-- INPUT follows --

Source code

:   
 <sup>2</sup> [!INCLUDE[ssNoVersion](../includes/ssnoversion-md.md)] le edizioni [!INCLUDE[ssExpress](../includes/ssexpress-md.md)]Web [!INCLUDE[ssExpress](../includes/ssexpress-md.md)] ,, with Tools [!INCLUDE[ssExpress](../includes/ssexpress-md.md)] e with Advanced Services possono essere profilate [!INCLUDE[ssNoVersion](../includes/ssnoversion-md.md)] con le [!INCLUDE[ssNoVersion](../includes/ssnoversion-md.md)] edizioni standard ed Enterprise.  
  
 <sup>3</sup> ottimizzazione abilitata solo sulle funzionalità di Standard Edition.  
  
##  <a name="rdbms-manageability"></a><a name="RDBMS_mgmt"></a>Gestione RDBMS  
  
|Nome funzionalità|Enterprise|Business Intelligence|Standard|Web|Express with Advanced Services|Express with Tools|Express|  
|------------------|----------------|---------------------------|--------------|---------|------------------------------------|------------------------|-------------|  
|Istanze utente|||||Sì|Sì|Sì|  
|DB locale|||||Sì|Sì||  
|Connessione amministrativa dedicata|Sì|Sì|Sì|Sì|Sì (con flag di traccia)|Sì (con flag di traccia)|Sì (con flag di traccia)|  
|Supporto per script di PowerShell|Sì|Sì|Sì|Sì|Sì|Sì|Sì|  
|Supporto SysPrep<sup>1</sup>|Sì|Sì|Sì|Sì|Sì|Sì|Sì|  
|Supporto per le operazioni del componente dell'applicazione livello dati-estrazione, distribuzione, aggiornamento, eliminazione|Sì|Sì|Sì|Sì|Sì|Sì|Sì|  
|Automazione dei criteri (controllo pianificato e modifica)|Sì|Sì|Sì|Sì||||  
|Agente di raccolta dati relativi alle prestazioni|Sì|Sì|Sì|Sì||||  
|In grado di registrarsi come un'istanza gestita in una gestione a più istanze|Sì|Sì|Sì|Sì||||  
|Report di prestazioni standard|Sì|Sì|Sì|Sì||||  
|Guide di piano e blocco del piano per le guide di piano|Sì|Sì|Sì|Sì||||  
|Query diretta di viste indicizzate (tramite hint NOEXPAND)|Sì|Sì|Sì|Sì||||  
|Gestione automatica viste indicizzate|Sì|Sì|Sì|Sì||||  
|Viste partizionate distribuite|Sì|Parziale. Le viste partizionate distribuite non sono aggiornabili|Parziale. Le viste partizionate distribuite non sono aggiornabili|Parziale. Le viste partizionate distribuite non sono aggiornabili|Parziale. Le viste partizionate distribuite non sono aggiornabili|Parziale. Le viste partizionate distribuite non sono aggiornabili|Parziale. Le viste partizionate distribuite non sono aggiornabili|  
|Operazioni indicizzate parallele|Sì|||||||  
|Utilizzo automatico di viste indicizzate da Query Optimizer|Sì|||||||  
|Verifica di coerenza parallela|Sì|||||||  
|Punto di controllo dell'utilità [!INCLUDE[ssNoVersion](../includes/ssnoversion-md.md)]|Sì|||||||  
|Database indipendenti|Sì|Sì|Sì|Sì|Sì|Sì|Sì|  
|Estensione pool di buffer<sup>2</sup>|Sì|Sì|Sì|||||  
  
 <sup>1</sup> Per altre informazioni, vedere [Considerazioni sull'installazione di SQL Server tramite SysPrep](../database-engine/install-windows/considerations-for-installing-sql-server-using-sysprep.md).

-- INPUT concluded --

PROBLEM STATEMENT:
Please write out the entries above in full, exactly as they read.

RESULT FOR THIS TASK:
Source code

:   
 <sup>2</sup> [!INCLUDE[ssNoVersion](../includes/ssnoversion-md.md)] le edizioni [!INCLUDE[ssExpress](../includes/ssexpress-md.md)]Web [!INCLUDE[ssExpress](../includes/ssexpress-md.md)] ,, with Tools [!INCLUDE[ssExpress](../includes/ssexpress-md.md)] e with Advanced Services possono essere profilate [!INCLUDE[ssNoVersion](../includes/ssnoversion-md.md)] con le [!INCLUDE[ssNoVersion](../includes/ssnoversion-md.md)] edizioni standard ed Enterprise.  
  
 <sup>3</sup> ottimizzazione abilitata solo sulle funzionalità di Standard Edition.  
  
##  <a name="rdbms-manageability"></a><a name="RDBMS_mgmt"></a>Gestione RDBMS  
  
|Nome funzionalità|Enterprise|Business Intelligence|Standard|Web|Express with Advanced Services|Express with Tools|Express|  
|------------------|----------------|---------------------------|--------------|---------|------------------------------------|------------------------|-------------|  
|Istanze utente|||||Sì|Sì|Sì|  
|DB locale|||||Sì|Sì||  
|Connessione amministrativa dedicata|Sì|Sì|Sì|Sì|Sì (con flag di traccia)|Sì (con flag di traccia)|Sì (con flag di traccia)|  
|Supporto per script di PowerShell|Sì|Sì|Sì|Sì|Sì|Sì|Sì|  
|Supporto SysPrep<sup>1</sup>|Sì|Sì|Sì|Sì|Sì|Sì|Sì|  
|Supporto per le operazioni del componente dell'applicazione livello dati-estrazione, distribuzione, aggiornamento, eliminazione|Sì|Sì|Sì|Sì|Sì|Sì|Sì|  
|Automazione dei criteri (controllo pianificato e modifica)|Sì|Sì|Sì|Sì||||  
|Agente di raccolta dati relativi alle prestazioni|Sì|Sì|Sì|Sì||||  
|In grado di registrarsi come un'istanza gestita in una gestione a più istanze|Sì|Sì|Sì|Sì||||  
|Report di prestazioni standard|Sì|Sì|Sì|Sì||||  
|Guide di piano e blocco del piano per le guide di piano|Sì|Sì|Sì|Sì||||  
|Query diretta di viste indicizzate (tramite hint NOEXPAND)|Sì|Sì|Sì|Sì||||  
|Gestione automatica viste indicizzate|Sì|Sì|Sì|Sì||||  
|Viste partizionate distribuite|Sì|Parziale. Le viste partizionate distribuite non sono aggiornabili|Parziale. Le viste partizionate distribuite non sono aggiornabili|Parziale. Le viste partizionate distribuite non sono aggiornabili|Parziale. Le viste partizionate distribuite non sono aggiornabili|Parziale. Le viste partizionate distribuite non sono aggiornabili|Parziale. Le viste partizionate distribuite non sono aggiornabili|  
|Operazioni indicizzate parallele|Sì|||||||  
|Utilizzo automatico di viste indicizzate da Query Optimizer|Sì|||||||  
|Verifica di coerenza parallela|Sì|||||||  
|Punto di controllo dell'utilità [!INCLUDE[ssNoVersion](../includes/ssnoversion-md.md)]|Sì|||||||  
|Database indipendenti|Sì|Sì|Sì|Sì|Sì|Sì|Sì|  
|Estensione pool di buffer<sup>2</sup>|Sì|Sì|Sì|||||  
  
 <sup>1</sup> Per altre informazioni, vedere [Considerazioni sull'installazione di SQL Server tramite SysPrep](../database-engine/install-windows/considerations-for-installing-sql-server-using-sysprep.md).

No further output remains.